■ AIM OF THE EXERCISE
Starting at the first line of the records and ending at the line containing "były wspomnieniem domu rodzinnego, pokoju", edit the text by replacing "Blog" with "Noticias", changing nothing else. Return only those lines.

*** Opening of RECORD EXTRACTS ***

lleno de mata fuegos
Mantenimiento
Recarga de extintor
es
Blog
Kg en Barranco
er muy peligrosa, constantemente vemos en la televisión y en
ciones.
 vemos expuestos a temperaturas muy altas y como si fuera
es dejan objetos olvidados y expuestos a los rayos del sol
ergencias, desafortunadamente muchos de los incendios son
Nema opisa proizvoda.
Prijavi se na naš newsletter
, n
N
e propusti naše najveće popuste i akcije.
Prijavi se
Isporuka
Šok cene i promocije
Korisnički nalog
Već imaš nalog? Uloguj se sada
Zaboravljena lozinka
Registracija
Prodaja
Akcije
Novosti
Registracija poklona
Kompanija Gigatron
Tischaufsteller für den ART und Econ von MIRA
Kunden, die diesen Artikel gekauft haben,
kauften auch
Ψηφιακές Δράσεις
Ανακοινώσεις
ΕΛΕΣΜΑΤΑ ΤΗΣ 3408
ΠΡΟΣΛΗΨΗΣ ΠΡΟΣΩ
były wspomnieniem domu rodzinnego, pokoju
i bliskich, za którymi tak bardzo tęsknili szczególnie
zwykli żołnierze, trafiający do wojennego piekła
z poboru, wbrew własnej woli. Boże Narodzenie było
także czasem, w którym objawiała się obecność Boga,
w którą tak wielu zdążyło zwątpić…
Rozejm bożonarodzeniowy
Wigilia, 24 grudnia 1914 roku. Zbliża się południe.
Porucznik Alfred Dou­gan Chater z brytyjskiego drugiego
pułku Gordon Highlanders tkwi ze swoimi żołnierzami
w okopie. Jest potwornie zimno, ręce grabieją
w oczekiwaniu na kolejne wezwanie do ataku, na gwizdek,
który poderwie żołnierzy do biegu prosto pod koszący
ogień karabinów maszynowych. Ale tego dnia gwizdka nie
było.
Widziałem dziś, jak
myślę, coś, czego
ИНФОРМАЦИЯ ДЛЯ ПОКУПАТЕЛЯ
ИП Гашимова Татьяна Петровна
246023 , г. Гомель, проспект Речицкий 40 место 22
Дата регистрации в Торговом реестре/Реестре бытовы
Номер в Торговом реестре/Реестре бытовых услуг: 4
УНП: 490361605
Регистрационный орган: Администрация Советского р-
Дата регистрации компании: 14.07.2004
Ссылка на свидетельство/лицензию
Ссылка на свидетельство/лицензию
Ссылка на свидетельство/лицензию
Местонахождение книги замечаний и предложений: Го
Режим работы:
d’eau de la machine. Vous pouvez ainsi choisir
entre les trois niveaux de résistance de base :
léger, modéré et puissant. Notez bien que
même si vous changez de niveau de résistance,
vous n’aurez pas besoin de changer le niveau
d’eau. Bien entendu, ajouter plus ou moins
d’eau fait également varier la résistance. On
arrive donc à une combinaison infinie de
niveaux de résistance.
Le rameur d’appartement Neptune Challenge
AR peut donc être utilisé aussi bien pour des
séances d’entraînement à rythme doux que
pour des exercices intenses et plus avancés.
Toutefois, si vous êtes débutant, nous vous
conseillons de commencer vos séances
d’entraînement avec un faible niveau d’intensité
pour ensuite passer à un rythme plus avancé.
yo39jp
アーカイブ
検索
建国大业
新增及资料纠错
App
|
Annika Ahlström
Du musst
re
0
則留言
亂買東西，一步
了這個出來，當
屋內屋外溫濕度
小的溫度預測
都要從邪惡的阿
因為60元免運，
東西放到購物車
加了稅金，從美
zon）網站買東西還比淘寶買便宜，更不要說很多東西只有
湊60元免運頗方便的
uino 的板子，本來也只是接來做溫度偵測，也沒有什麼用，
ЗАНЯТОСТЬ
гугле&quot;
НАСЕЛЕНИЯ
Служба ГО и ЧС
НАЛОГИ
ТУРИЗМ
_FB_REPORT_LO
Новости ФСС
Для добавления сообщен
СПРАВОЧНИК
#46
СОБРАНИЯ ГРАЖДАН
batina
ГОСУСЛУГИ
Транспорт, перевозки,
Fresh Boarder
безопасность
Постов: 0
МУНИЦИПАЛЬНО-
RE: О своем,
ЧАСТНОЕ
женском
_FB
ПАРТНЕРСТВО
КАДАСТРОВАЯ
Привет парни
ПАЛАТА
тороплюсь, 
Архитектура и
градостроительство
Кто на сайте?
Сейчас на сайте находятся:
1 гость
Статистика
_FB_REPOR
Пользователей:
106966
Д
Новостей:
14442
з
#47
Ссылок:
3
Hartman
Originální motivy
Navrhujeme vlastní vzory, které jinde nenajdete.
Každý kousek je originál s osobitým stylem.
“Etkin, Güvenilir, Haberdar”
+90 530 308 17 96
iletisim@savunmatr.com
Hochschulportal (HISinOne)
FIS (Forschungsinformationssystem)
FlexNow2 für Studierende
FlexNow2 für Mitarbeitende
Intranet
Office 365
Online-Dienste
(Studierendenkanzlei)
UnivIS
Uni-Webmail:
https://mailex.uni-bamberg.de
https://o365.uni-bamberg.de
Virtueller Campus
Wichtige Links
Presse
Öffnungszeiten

*** Close of RECORD EXTRACTS ***

■ WRITTEN REPLY
lleno de mata fuegos
Mantenimiento
Recarga de extintor
es
Noticias
Kg en Barranco
er muy peligrosa, constantemente vemos en la televisión y en
ciones.
 vemos expuestos a temperaturas muy altas y como si fuera
es dejan objetos olvidados y expuestos a los rayos del sol
ergencias, desafortunadamente muchos de los incendios son
Nema opisa proizvoda.
Prijavi se na naš newsletter
, n
N
e propusti naše najveće popuste i akcije.
Prijavi se
Isporuka
Šok cene i promocije
Korisnički nalog
Već imaš nalog? Uloguj se sada
Zaboravljena lozinka
Registracija
Prodaja
Akcije
Novosti
Registracija poklona
Kompanija Gigatron
Tischaufsteller für den ART und Econ von MIRA
Kunden, die diesen Artikel gekauft haben,
kauften auch
Ψηφιακές Δράσεις
Ανακοινώσεις
ΕΛΕΣΜΑΤΑ ΤΗΣ 3408
ΠΡΟΣΛΗΨΗΣ ΠΡΟΣΩ
były wspomnieniem domu rodzinnego, pokoju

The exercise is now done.